Wednesday, May 5, 2010

A Mistake I Hope To Never Make

Came across this in a rather drawn out discussion about immigration at the Economist's DIA blog. This page contains an assumption that is obviously wrong from the information contained within the post. This isn't new but hadn't seen it before and was a bit floored by it. Below are the relevant sections:

The Net Retirement Costs of Amnesty

Giving amnesty to illegal immigrants will greatly increase long-term costs to the taxpayer. Granting amnesty to illegal immigrants would, over time, increase their use of means-tested welfare, Social Security, and Medicare. Fiscal costs would rise in the intermediate term and increase dramatically when amnesty recipients reach retirement. Although it is difficult to provide a precise estimate, it seems likely that if 10 million adult illegal immigrants currently in the U.S. were granted amnesty, the net retirement cost to government (benefits minus taxes) could be over $2.6 trillion.

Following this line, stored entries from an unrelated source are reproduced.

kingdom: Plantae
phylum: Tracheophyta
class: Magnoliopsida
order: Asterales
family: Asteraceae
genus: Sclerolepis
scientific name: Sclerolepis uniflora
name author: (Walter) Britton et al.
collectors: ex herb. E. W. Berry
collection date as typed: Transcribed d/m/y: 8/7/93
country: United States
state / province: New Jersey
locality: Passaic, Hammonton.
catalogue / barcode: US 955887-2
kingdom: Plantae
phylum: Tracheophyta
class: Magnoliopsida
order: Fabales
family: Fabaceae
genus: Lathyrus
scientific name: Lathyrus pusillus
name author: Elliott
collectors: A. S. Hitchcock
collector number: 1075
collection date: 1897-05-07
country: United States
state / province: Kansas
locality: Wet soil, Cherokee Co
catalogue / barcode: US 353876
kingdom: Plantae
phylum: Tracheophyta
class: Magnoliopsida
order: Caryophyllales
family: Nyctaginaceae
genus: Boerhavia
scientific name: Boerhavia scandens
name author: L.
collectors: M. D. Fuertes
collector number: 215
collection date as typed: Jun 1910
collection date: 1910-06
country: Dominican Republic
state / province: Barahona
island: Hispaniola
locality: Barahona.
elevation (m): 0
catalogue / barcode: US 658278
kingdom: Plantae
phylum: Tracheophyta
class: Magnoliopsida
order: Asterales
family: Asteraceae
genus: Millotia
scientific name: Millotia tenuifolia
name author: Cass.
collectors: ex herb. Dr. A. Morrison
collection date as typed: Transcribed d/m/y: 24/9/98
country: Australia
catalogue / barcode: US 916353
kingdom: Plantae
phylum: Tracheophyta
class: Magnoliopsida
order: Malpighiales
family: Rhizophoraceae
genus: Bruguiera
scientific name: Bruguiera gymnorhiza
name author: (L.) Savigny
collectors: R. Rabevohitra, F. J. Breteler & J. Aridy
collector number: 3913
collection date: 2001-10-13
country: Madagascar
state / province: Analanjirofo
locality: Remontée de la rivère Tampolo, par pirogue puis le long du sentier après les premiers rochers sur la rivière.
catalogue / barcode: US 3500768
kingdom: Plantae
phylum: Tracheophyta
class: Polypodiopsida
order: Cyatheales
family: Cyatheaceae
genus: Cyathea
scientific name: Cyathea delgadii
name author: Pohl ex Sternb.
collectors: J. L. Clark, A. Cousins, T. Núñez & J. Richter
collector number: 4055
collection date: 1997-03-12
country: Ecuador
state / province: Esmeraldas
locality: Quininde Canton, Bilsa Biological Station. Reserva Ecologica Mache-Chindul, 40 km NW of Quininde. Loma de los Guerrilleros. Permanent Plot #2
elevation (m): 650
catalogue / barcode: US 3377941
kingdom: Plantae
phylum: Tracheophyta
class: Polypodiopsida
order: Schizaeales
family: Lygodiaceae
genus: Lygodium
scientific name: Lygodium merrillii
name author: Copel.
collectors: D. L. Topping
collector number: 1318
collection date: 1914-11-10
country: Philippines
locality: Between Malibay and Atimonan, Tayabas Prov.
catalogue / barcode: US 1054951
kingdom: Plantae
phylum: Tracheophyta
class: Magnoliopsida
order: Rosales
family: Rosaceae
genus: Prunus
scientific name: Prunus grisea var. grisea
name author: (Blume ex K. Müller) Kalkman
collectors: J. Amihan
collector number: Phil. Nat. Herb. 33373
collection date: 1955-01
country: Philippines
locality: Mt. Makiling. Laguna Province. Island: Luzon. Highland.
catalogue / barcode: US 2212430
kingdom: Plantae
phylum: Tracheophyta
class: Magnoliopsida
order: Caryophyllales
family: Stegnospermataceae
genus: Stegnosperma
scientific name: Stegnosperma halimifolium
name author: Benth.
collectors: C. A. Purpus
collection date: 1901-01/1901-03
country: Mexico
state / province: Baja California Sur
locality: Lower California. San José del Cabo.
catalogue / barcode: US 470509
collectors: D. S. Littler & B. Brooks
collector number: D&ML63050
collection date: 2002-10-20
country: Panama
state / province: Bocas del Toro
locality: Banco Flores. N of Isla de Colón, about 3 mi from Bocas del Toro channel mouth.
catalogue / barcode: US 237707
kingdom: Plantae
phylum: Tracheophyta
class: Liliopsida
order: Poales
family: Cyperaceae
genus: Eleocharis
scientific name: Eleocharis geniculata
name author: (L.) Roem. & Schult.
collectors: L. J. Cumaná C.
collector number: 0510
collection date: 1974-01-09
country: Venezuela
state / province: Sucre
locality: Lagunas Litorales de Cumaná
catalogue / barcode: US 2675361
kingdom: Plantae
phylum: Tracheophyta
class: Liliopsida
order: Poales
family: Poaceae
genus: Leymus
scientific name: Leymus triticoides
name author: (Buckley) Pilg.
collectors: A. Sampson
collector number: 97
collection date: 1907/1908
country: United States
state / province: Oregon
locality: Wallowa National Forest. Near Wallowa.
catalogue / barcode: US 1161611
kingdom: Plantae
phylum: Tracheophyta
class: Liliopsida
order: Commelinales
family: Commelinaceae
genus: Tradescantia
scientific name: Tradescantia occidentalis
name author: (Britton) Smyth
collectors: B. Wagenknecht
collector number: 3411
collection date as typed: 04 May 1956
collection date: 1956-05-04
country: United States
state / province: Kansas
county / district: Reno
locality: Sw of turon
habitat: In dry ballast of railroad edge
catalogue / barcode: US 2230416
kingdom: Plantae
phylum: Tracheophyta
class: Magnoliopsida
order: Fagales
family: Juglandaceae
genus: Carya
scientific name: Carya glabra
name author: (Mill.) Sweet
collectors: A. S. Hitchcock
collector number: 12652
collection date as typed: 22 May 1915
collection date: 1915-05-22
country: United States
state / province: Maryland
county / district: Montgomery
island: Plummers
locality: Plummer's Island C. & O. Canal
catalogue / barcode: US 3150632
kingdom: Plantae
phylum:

The calculation of this figure is as follows. As noted above, in 2007 there were, by the most commonly used estimates, roughly 10 million adult illegal immigrants in the U.S. Most illegal immigrants are low-skilled. On average, each elderly low-skill immigrant imposes a net cost (benefits minus taxes) on the taxpayers of about $17,000 per year. The major elements of this cost are Social Security, Medicare, and Medicaid benefits. (The figure includes federal state and local government costs.) If the government gave amnesty to 10 million adult illegal immigrants, most of them would eventually become eligible for Social Security and Medicare benefits or Supplemental Security Income and Medicaid benefits.

However, not all of the 10 million adults given amnesty would survive until retirement at age 67. Normal mortality rates would reduce the population by roughly 15 percent before age 67. That would mean 8.5 million individuals would reach age 67 and enter retirement.


Of those reaching 67, their average remaining life expectancy would be around 18 years.[17] The net cost to taxpayers of these elderly individuals would be around $17,000 per year.[18] Over 18 years, the cost would equal $306,000 per elderly amnesty recipient. A cost of $306,000 per amnesty recipient multiplied by 8.5 million amnesty recipients results in a total net cost of $2.6 trillion.

The report also contains this:

Education of Illegal Immigrants.Illegal immigrants generally have very low education levels. As Chart 3 shows, 61 percent of illegal immigrant adults lack a high school diploma, 25 percent have only a high school diploma, 5 percent have attended some college, and 9 percent are college graduates, according to the Center for Immigration Studies' estimates.[4] The Pew Hispanic Center estimates slightly higher education levels: 49 percent without a high school diploma, 25 percent with a high school diploma only, 10 percent with some college, and 15 percent with college degrees.[5] Overall, 49 to 61 percent of adult illegal immigrants lack a high school diploma, compared to 9 percent of native-born adults.

Thus, using solely the information from the report itself, at a minimum between 14% and 25% of illegal immigrants are not low skilled (assuming anyone with a college education is not low skilled, which I believe conforms with most definitions of the term). Yet, this page did the calculation as if all illegal immigrants were low skilled.

The bias here is so thick it is unreal. It gives the automatic assumption all illegal immigrants are low skilled. Furthermore, to give the appearance of balance, the article presents some of the weaker arguments made by pro-immigration groups to easily dismiss them. To stick with the original example, a notable sign of bias is trying to give the appearance of a balanced assessment by taking out the normal mortality rate. This accounts for a single, obvious objection giving the appearance of trying to do some real math, while leaving out much more significant issues with real skill levels and long term economic mobility, it simply assumes these immigrants will stay poor and that they have no skills.

There are plenty of other issues with additional information that I think would be necessary. What I can't get past though, is that this would be put up with such an obvious error in assumptions, proven wrong by information within the report itself, by a think tank. A politician's website I could understand but this is the kind of error you'd expect a freshman poli sci student to notice. It's unbelievable they'd let something that is such an obvious hack job go up. This sort of obvious mistake should be an embarrassment to anyone that is trying to be professional. A personal blog, sure, we say crazy stuff all the time. But this is paid work that an unpaid undergraduate intern should have been able to call the error on. Or, in this case, a guy sitting at home in front of his computer in pyjamas.